## Fragmento presentado

^^^^^^^^^^^^^^^^

POR JUAN CARLOS MÉNDEZ GUÉDEZ
En el año 2002 se presentó en la FNAC de Madrid el libro La mujer de la roca (y otros ejercicios narrativos). Un volumen antológico editado y seleccionado por Ernesto Suárez en el que se recuperaban varios de los momentos más lúcidos y esplendorosos de la narrativa de José Balza. De aquel día retengo muy pocos datos; es inevitable; las presentaciones suelen parecerse y hay algo en ellas que nos cubre de niebla, que nos aturde; son la posposición al verdadero momento que aguardamos: la intimidad frente a las palabras del autor.

Sin embargo, admito que de aquella tarde perduran al menos tres detalles: la lectura pública de uno de los cuentos de ese volumen por el actor y director de cine Frank Spano: agudeza de la voz, ritmos ondulantes. Luego, las propias palabras de Balza: encadenamiento de lucidez sobre el género cuentístico y evocación de paisajes volcánicos que el autor venezolano reconstruyó a partir de varios fragmentos de André Bretón. Y un tercer momento que para mí es claramente inolvidable: el instante en que Balza conoció a Medardo Fraile.

^^^^^^^^^^^^^^^^

## Información proporcionada
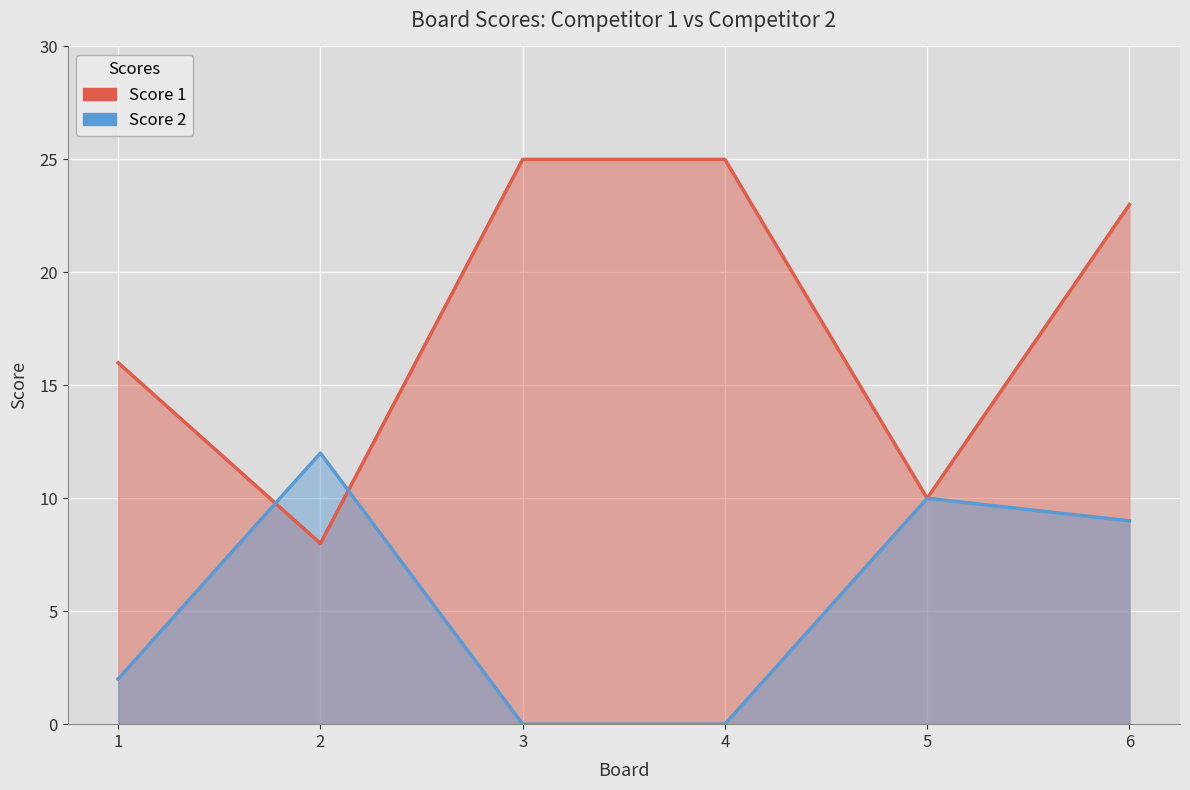

How many lines are shown in the chart?

2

^^^^^^^^^^^^^^^^

## Acciones requeridas
(1) Indica si cada afirmación concuerda con el fragmento sobre la presentación del libro de José Balza y justifica tu respuesta citando las palabras exactas del texto: (a) el libro se presentó en la FNAC de Madrid en 2002; (b) Ernesto Suárez leyó en público uno de los cuentos del volumen; (c) esa tarde Balza conoció a Medardo Fraile.
(2) Reproduce del fragmento sobre la presentación del libro de José Balza el pasaje que empieza en "Sin embargo, admito" y termina en "a Medardo Fraile.".
(3) Resume en dos oraciones el fragmento sobre la presentación del libro de José Balza.

## Ejercicios resueltos
(1)
(a) Sí: «En el año 2002 se presentó en la FNAC de Madrid el libro La mujer de la roca (y otros ejercicios narrativos)».
(b) No: «la lectura pública de uno de los cuentos de ese volumen por el actor y director de cine Frank Spano».
(c) Sí: «el instante en que Balza conoció a Medardo Fraile».

(2)
Sin embargo, admito que de aquella tarde perduran al menos tres detalles: la lectura pública de uno de los cuentos de ese volumen por el actor y director de cine Frank Spano: agudeza de la voz, ritmos ondulantes. Luego, las propias palabras de Balza: encadenamiento de lucidez sobre el género cuentístico y evocación de paisajes volcánicos que el autor venezolano reconstruyó a partir de varios fragmentos de André Bretón. Y un tercer momento que para mí es claramente inolvidable: el instante en que Balza conoció a Medardo Fraile.

(3) En 2002 se presentó en la FNAC de Madrid La mujer de la roca (y otros ejercicios narrativos), una antología de la narrativa de José Balza editada y seleccionada por Ernesto Suárez. De aquella tarde perduran al menos tres detalles: la lectura pública de uno de los cuentos por Frank Spano, las palabras de Balza sobre el género cuentístico y sobre paisajes volcánicos reconstruidos a partir de fragmentos de André Bretón, y el instante en que Balza conoció a Medardo Fraile.